Kerugian Negara dan Pihak yang Diuntungkan
Dalam perkara ini, jaksa menilai bahwa Kosasih bersama Direktur Utama PT Insight Investment Management (IIM) periode 2016—2024, Ekiawan Heri Primaryanto, secara bersama-sama melakukan investasi fiktif guna memperkaya diri sendiri dan pihak lain. Tindakan tersebut menyebabkan kerugian negara mencapai Rp1 triliun.
Secara rinci, kasus ini memperkaya Kosasih senilai Rp28,45 miliar, 127.037 dolar AS, 283 ribu dolar Singapura, 10 ribu euro, 1.470 baht Thailand, 20 pound Inggris, 128 yen Jepang, 500 dolar Hong Kong, dan 1,26 juta won Korea. Sementara itu, Ekiawan turut diuntungkan sebesar 242.390 dolar AS.
Majelis juga mencatat beberapa pihak lain yang turut menerima keuntungan, antara lain Patar Sitanggang sebesar Rp200 juta, PT Insight Investment Management (IIM) sebesar Rp44,21 miliar, PT Pacific Sekuritas Indonesia Rp108 juta, PT KB Valbury Sekuritas Indonesia Rp2,46 miliar, Sinar Emas Sekuritas Rp44 juta, serta PT Tiga Pilar Sejahtera Food Tbk (TPSF) senilai Rp150 miliar.
Selain vonis utama, Majelis juga mempertimbangkan sejumlah faktor meringankan. Di antaranya, terdakwa belum pernah dihukum, memiliki tanggungan keluarga, serta bersikap sopan selama persidangan berlangsung. Namun, faktor tersebut tidak cukup menghapus beratnya dampak perbuatannya terhadap keuangan negara.
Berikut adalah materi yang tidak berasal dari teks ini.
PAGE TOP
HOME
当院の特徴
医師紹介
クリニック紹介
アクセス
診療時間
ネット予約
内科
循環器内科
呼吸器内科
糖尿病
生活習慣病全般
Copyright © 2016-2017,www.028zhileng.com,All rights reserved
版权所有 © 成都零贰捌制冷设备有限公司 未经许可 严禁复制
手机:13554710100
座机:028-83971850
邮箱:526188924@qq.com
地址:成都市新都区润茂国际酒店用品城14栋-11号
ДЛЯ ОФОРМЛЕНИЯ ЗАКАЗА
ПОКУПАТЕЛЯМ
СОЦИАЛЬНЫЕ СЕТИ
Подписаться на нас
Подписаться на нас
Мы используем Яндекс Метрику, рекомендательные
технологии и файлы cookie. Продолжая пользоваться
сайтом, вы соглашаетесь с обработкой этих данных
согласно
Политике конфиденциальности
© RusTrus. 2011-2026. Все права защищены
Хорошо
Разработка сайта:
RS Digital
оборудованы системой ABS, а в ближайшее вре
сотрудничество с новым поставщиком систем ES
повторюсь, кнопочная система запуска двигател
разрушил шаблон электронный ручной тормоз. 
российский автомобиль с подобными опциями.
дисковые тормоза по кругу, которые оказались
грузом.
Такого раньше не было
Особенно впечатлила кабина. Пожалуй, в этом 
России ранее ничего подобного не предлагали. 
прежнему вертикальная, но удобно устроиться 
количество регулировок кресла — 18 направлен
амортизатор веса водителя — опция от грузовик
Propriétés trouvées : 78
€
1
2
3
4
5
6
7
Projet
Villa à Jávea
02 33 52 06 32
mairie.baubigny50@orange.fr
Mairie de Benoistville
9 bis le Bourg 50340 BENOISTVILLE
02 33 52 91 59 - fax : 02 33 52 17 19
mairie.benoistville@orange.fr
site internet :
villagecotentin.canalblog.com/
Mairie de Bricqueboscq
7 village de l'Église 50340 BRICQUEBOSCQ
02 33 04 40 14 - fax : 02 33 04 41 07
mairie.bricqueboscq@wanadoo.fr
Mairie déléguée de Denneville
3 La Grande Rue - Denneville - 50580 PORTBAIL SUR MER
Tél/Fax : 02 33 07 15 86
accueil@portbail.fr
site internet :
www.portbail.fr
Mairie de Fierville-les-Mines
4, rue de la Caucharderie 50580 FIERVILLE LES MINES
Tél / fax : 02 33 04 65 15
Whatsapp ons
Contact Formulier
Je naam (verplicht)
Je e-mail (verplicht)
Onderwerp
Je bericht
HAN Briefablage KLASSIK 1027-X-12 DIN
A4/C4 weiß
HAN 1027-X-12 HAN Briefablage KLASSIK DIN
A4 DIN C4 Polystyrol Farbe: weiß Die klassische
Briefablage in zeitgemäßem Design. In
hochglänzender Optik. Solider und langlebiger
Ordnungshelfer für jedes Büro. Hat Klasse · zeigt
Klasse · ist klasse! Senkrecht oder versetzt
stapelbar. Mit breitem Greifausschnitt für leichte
Jaksa menegaskan bahwa Kosasih melanggar Pasal 2 ayat (1) juncto Pasal 18 Undang-Undang Nomor 31 Tahun 1999 tentang Pemberantasan Tindak Pidana Korupsi sebagaimana diubah dengan Undang-Undang Nomor 20 Tahun 2001, juncto Pasal 55 ayat (1) ke-1 KUHP.
Menurut jaksa, kerugian negara yang timbul akibat tindakan Kosasih harus menjadi peringatan bagi para pejabat BUMN agar tidak menyalahgunakan wewenang yang diberikan. Penegakan hukum yang konsisten diharapkan dapat menimbulkan efek jera.
Majelis Hakim menyebutkan bahwa perbuatan terdakwa tidak hanya berdampak pada kerugian finansial, tetapi juga pada kepercayaan masyarakat terhadap dana pensiun ASN yang dikelola Taspen. “Terdakwa telah mencederai amanah publik atas dana pensiun yang semestinya digunakan untuk kesejahteraan ASN,” tutur Hakim Ketua.